No matter what you think of the stock market — love it, fear it — you’ve got to admire its resilience.
The market has been hit with a string of bad news in the past year. Plunging oil prices. Falling corporate earnings. Fear over rising interest rates. Slowing growth in China. The British vote to leave the European Union.
There were scary headlines, panic selling, big drops. But there was always another rush to buy.
And so it was in the last two trading days. Since Friday, the Standard and Poor’s 500 index has risen 39 points, or 2 per cent, hitting 2,137.16. That is about seven points higher than the last record over a year ago.
For all its recent gains, though, the stock market isn’t showing great confidence in the future.
Among the 10 sectors of the S&P 500, utilities are up the most, soaring 18 per cent since the last high on May 21 last year, according to research firm Bespoke Investment Group. They are mostly bought for their steady dividends payments.
The bond market is signalling trouble, too. Investors tend to load up on government bonds when they’re nervous, pushing yields lower. And yields on U.S. government bonds in the past week have fallen to their lowest levels ever.
Jonathan Corpina, senior managing partner at Meridian Equity Partners, thinks the bull market is fragile.
“There’s no real conviction behind the buying,” he says.
One reason is that companies have been struggling to increase their earnings.
For much of the bull market, companies have been able to compensate for slow growth in the U.S. by cutting costs to squeeze more profits out of each sale or ramping up exports to faster growing countries overseas.
But they’ve cut to the bone, and profits margins are falling now, not rising. What’s more, many of the overseas markets that helped in the past, particularly ones in the developing world, are slowing or stalling.
You could see this in the dismal profit reports over the past year. According to research firm S&P Global Market Intelligence, earnings per share for companies in the S&P 500 index have fallen for three quarters in a row, nearly unheard of outside of a recession.

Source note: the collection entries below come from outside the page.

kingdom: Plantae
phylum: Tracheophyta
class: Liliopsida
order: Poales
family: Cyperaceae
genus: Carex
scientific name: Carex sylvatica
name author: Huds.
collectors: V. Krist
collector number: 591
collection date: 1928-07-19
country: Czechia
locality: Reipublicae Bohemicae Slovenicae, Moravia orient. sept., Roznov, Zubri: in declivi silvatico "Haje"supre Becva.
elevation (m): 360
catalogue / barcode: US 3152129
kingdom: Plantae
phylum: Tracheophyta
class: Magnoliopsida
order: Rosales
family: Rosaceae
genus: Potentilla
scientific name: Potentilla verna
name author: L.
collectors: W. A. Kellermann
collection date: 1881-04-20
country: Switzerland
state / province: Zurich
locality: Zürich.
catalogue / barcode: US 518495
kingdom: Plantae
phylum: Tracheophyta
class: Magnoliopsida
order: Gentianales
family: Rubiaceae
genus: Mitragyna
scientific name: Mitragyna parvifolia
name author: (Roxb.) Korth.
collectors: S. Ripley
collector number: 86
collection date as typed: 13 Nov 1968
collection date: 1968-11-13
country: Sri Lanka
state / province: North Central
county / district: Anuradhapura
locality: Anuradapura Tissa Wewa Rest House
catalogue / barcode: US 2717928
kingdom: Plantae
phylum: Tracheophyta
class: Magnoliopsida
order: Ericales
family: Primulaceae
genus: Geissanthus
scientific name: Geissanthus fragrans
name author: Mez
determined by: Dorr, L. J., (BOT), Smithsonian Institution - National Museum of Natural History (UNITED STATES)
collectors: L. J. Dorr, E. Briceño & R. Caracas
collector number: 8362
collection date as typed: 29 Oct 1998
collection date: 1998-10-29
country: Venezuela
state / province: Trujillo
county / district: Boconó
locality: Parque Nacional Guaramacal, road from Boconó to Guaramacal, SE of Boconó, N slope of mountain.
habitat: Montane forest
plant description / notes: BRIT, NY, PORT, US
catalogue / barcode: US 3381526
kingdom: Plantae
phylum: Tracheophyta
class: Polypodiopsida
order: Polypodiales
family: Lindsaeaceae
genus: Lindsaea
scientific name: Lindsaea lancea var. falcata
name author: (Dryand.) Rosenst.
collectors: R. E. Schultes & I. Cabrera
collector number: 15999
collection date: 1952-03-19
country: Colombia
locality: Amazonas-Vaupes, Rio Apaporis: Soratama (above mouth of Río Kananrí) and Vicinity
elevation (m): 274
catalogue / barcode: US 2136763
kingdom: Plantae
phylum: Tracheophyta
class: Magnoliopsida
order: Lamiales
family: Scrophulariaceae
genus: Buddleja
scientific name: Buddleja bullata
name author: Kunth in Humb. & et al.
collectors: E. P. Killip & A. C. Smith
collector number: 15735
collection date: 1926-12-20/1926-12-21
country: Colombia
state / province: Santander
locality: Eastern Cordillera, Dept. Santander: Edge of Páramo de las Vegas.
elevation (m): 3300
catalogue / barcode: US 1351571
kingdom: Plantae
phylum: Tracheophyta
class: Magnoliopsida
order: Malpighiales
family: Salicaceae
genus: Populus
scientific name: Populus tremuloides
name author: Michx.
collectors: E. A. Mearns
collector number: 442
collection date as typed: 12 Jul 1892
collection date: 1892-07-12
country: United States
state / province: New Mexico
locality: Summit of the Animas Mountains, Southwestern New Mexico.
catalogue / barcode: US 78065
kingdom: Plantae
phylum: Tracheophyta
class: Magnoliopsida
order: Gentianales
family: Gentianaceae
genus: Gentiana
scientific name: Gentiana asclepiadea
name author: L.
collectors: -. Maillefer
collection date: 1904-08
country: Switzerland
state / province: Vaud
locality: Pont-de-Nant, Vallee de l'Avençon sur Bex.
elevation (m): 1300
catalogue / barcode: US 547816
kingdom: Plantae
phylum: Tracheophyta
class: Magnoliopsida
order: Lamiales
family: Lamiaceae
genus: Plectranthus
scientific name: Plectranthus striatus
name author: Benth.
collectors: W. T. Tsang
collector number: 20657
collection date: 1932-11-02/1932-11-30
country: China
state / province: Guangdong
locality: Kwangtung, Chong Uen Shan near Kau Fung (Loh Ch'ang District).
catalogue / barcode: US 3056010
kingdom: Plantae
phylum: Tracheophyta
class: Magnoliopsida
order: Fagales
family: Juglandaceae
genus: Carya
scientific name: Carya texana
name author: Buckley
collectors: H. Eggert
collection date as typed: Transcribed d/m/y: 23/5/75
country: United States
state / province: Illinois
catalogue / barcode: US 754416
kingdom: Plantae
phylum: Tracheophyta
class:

Some widely respected gauges of stock market value are signalling trouble, too.
The so-called Shiller earnings ratio, named after Nobel Prize winner Robert Shiller of Yale, compares the price of stocks to annual earnings averaged over 10 years. The measure is now 26, much higher — meaning more expensive — than the long term average of 18.
The good news is that the U.S. economy appears healthy.
The rally on Friday was set off by a surprisingly strong jobs report for June, suggesting that employers have been confident enough to hire. And more jobs mean more money for consumers to spend, who power 70 per cent of U.S. economic output.
With Alcoa reporting results after the close Monday, the second quarter earnings season has unofficially begun. Earnings per share for the S&P 500 are expected to fall 5.4 per cent. But there are signs of hope. The financial analysts who follow the companies expect the next two quarters after that will bring gains.
Wells Fargo’s Manley is optimistic.
“Consumers will finally start to feel good after being in a funk,” he says, “and the rest of the economy will open up.”